* What the exercise asks: Print all the data, keeping every line exactly as it is.

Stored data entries

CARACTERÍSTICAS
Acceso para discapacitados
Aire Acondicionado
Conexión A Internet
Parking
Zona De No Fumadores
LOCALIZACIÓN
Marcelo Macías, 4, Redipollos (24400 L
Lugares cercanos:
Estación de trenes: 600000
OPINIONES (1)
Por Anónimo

* Answer for the task:
CARACTERÍSTICAS
Acceso para discapacitados
Aire Acondicionado
Conexión A Internet
Parking
Zona De No Fumadores
LOCALIZACIÓN
Marcelo Macías, 4, Redipollos (24400 L
Lugares cercanos:
Estación de trenes: 600000
OPINIONES (1)
Por Anónimo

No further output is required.